• Problem details: Scan the data for "NOTIFY" and copy the lines it appears in.

"""

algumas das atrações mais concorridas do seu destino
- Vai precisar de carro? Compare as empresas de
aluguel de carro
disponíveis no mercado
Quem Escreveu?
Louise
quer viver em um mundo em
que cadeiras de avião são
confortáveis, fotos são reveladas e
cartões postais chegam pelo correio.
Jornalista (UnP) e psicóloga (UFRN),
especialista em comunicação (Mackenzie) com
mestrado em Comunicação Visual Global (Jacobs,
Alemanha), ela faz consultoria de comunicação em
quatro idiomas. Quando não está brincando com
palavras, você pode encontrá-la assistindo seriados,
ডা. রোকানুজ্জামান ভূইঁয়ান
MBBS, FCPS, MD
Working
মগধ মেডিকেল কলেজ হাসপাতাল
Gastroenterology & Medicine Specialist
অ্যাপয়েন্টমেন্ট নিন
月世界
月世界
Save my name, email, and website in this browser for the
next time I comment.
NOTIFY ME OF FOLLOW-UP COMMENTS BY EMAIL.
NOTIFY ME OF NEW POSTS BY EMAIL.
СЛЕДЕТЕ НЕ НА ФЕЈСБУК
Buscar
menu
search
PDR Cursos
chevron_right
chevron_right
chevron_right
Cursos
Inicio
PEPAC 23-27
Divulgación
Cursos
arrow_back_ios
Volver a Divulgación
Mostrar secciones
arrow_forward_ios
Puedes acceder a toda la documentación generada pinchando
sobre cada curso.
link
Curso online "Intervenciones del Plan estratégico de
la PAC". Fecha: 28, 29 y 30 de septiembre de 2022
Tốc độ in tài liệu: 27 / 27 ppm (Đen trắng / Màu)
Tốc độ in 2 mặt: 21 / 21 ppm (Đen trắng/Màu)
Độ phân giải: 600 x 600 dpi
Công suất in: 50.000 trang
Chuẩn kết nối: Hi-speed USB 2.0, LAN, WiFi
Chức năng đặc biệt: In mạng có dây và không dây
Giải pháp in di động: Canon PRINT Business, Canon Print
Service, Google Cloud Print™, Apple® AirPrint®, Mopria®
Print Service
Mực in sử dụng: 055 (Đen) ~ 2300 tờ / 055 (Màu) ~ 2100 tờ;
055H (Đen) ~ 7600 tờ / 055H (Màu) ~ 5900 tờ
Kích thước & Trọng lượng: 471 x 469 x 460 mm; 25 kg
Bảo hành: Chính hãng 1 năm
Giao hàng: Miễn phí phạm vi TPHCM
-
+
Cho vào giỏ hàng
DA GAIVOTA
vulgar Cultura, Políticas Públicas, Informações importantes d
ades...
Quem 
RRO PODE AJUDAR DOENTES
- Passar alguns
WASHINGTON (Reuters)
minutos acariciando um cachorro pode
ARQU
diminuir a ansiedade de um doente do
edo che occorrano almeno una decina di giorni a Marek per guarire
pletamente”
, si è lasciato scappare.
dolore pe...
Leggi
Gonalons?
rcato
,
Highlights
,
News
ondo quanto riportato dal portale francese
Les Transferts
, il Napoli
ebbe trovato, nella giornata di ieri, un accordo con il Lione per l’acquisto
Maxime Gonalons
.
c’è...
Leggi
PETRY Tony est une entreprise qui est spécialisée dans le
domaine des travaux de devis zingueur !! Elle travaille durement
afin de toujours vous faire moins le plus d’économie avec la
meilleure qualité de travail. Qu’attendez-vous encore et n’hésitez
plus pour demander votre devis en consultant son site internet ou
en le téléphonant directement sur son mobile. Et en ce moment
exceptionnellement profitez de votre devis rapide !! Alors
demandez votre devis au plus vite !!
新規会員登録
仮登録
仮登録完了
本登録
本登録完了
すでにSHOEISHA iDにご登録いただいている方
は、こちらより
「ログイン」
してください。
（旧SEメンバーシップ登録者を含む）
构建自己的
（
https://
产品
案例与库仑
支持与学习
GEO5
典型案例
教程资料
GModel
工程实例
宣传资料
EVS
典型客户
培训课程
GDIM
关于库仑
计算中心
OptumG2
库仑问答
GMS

"""

• Answer to the exercise:
NOTIFY ME OF FOLLOW-UP COMMENTS BY EMAIL.
NOTIFY ME OF NEW POSTS BY EMAIL.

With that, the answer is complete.